I think you're being quite a bit disingenuous here. AMD hasn't made a "highest end GPU variant" in a literal decade. They've never had a competitor to the Titan cards nor the *90 variants, and with the *80 variant slowly taking over the top-end consumer spec(because the *90 took over the TItan classification), all of this isn't because of AI. It's just AMD lagging behind the entire time. And I love AMD, but they've never been known for highest end.
And Intel has NEVER made a highest end GPU variant. So not sure where that claim is coming from.
Also, I genuinely believe a lot of people's perspectives are skewed on all of these aspects. Hardware has gotten more powerful and more efficient, we've gone through a hyper-inflation period, and AI is gobbling everything up, so yeah prices and hardware availability sucks. But a great mid-range build I just spec'd out(9600X, 9060 XT, 1TB nvme, 32GB of DDR5) is around $1400 USD. Just adjusting for inflation, in January 2016 that'd be a little over $1000 USD. Austin Evans has a video(i5-6500, R9 390, 250GB SSD/1TB spinner, 8GB DDR4) from Jan 2016 with a $1000 USD PC build.
Obviously, and hopefully, a build from 2026 beats a build from 2016. But looking at the pricing and adjusting for inflation and current market conditions, I'd say we aren't doing bad at all in 2026. Yeah, shit's expensive, but I don't think we're at a "doomsday level of high end desktop parts going extinct" situation.
They very well could be.
The hardware is near-identical though, or at least it was for PS Now. So the barrier to re-use game streaming hardware for a physical console is fairly low.
It's about silicon size to me.

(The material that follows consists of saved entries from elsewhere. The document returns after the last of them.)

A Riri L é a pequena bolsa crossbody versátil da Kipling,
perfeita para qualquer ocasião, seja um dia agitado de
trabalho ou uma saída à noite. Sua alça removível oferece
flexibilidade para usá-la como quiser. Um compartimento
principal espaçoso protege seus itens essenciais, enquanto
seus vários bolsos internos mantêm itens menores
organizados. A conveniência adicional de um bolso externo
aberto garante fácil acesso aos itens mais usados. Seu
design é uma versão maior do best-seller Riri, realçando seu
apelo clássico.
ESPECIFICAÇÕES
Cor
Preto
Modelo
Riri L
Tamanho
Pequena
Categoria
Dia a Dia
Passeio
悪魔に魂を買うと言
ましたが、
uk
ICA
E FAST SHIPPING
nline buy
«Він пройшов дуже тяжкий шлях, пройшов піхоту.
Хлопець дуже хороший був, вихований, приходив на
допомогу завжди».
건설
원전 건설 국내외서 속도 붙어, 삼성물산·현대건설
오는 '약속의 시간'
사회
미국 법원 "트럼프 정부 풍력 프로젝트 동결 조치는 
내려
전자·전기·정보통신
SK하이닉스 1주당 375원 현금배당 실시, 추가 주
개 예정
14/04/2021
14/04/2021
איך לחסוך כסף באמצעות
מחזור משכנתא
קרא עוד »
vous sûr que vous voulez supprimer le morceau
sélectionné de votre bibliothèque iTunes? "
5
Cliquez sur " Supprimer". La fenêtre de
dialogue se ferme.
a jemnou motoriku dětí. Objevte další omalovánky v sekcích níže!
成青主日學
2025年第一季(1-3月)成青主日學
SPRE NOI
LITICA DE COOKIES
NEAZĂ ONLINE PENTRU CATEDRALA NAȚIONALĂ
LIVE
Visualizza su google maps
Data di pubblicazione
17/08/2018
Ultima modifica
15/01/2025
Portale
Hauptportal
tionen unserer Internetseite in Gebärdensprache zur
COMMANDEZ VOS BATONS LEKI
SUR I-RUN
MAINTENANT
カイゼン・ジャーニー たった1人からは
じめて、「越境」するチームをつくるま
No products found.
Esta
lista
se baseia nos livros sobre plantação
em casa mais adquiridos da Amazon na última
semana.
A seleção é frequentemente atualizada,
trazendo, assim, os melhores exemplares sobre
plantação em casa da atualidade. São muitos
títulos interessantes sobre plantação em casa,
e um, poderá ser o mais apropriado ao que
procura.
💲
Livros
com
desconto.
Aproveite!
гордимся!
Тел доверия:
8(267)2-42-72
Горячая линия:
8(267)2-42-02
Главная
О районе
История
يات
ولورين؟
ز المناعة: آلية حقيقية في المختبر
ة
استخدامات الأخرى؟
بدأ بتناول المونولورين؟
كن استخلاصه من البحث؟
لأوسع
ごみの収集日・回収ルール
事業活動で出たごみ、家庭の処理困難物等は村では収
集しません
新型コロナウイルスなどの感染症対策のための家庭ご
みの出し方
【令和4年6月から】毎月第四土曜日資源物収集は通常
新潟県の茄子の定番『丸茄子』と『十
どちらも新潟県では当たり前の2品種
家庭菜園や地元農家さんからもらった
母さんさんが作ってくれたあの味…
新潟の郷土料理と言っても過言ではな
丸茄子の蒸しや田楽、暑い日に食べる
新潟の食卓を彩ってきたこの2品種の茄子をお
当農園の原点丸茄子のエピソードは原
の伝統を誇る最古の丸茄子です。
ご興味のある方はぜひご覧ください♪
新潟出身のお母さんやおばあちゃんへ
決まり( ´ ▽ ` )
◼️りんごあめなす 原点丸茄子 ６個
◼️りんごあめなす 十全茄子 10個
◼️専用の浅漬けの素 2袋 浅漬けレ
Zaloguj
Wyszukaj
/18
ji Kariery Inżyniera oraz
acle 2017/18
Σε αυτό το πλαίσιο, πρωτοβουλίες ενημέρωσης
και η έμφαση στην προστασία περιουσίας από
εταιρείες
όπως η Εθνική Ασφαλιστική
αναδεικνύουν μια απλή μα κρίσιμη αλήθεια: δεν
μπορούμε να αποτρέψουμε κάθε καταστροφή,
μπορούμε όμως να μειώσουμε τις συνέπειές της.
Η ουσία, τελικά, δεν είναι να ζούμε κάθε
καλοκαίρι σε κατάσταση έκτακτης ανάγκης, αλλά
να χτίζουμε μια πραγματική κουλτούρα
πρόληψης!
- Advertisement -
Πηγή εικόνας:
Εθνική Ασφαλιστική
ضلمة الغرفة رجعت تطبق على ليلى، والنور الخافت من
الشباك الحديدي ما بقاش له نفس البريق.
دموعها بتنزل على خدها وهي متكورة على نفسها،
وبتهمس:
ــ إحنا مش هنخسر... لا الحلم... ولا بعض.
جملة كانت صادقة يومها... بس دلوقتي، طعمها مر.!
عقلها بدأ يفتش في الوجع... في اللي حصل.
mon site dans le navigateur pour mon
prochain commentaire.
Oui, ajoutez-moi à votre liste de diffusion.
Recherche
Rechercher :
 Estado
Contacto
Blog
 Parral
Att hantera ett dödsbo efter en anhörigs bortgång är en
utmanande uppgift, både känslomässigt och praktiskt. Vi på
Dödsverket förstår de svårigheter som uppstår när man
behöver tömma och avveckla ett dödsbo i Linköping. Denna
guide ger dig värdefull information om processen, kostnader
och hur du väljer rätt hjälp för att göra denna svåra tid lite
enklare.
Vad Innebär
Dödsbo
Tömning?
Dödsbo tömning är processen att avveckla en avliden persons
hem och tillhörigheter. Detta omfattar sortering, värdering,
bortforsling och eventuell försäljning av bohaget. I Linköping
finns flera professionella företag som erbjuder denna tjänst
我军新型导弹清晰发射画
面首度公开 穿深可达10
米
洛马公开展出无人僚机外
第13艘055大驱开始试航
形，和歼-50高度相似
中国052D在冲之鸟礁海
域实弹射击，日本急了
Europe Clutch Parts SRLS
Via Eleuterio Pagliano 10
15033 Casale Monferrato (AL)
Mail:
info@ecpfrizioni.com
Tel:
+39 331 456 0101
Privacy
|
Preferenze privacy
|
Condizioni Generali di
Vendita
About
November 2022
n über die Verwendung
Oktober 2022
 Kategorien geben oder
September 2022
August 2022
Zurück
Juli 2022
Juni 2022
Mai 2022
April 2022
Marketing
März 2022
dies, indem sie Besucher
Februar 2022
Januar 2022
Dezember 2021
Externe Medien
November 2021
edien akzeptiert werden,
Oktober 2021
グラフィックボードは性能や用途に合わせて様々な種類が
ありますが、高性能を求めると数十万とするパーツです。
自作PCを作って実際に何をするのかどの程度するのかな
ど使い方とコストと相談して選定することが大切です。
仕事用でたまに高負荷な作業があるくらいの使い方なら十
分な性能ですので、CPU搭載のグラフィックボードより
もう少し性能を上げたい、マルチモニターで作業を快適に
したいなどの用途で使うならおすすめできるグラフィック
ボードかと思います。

Even if a bit behind Nvidia's mega dies, AMD made "big die" cards consistently, like the 6970, 7970, 290, Fiji, Vega 64, the 6900, 7900 XTX. But the 9000 series is different. The top-end 9070 XT is "only" 356.5 mm2 and 256-bit; a mid-range size. The only recent precedent for that is the RX 480, but those were cheaper and sold alongside higher end GPUs.
And with Arc Battlemage, Intel allegedly had a bigger die in the works, but canceled it. Presumably because they didn't think it was financially viable.
You make fair points. I'm probably panicking and being a little dramatic here... Custom SoCs would probably be questionable if regular graphics are.
But I still don't like the trajectory. It feels like AMD/Intel are struggling to even stay alive in the space, while Nvidia seems to think it's not so important, and I don't like where that goes.